1. First impressions (mobile homepage)
Open your site on your phone.
Within a few seconds, you should be able to answer:
What is this?
Who is it for?
What should I do next?
Then try to navigate:
Can you reach a best-seller in under 10 seconds?
Is your main call-to-action visible without scrolling?
If you hesitate here, that’s your first issue.
2. Product page walkthrough
Pick your top SKU and behave like you’re actually considering buying it.
Is the add to cart button obvious and easy to reach?
Are reviews visible without scrolling?
Do images feel clear, high quality, and easy to use?
Count how many taps it takes to add to cart.
If it feels even slightly annoying, it is.
3. Trust & reassurance
Look for reasons not to buy.
Can you find returns and guarantees easily?
Are shipping costs and timelines clear before checkout?
Is there an obvious way to contact support?
If any of this is hidden, you’re introducing doubt right at the decision moment.
4. Navigation & wayfinding
Browse like a normal person.
Does your menu guide you to best-sellers or just list categories?
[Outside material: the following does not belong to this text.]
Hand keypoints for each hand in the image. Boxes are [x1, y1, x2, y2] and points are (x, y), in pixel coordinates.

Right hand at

Can you filter products quickly?
Does search return what you expect?
If it feels confusing, people leave.
5. Checkout experience
Add something to cart and go through the process.
Is guest checkout available?
Are forms minimal?
Do you have express pay (Shop Pay, Apple Pay, Google Pay)?
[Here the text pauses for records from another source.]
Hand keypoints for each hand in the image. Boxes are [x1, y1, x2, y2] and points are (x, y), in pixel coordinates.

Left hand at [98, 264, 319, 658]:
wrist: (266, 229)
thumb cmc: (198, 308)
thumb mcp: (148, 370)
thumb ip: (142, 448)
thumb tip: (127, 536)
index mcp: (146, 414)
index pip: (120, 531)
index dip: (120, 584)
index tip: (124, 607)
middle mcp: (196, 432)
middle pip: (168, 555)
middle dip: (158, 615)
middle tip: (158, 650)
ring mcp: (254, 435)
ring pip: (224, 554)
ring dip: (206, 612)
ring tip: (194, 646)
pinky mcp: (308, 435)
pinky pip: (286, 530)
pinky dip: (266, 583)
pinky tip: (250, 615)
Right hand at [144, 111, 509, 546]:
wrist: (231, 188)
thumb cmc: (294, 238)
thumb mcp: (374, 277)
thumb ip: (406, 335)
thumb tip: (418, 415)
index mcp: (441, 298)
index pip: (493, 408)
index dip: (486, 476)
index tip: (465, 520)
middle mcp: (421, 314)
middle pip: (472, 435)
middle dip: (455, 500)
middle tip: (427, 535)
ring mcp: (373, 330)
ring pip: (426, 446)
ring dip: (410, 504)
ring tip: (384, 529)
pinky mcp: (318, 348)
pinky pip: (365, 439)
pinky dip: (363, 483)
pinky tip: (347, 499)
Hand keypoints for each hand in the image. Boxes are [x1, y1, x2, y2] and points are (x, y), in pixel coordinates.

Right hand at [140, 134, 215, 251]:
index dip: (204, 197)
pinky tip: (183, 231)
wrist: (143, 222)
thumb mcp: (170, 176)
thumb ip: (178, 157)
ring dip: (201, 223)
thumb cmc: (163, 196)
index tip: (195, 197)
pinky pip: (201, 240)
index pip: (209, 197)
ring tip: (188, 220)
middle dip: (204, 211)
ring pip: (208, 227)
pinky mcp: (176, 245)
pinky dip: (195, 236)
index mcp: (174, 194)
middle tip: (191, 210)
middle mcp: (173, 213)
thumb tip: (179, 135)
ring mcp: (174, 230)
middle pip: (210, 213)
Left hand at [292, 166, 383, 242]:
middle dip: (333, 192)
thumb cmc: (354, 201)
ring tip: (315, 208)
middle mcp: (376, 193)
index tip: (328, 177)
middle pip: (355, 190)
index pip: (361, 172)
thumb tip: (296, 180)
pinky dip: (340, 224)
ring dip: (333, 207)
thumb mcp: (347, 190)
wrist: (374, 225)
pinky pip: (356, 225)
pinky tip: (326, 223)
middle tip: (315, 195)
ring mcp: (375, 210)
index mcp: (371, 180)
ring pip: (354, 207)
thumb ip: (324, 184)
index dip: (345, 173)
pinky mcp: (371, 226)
Are there any surprises with pricing or shipping?
Every extra step costs you revenue.
6. Speed & performance
Does your site feel fast on your phone?
If not, that’s a problem.
What to fix first
Once you go through this, you’ll likely see a lot.
Don’t try to fix everything at once.
Start here:
Mobile clarity
Checkout friction
Trust at the point of decision
Everything else layers on top of that.
Final thought
At every step of your site, your customer is asking:
“Should I keep going?”
Your job is to make that answer feel obvious.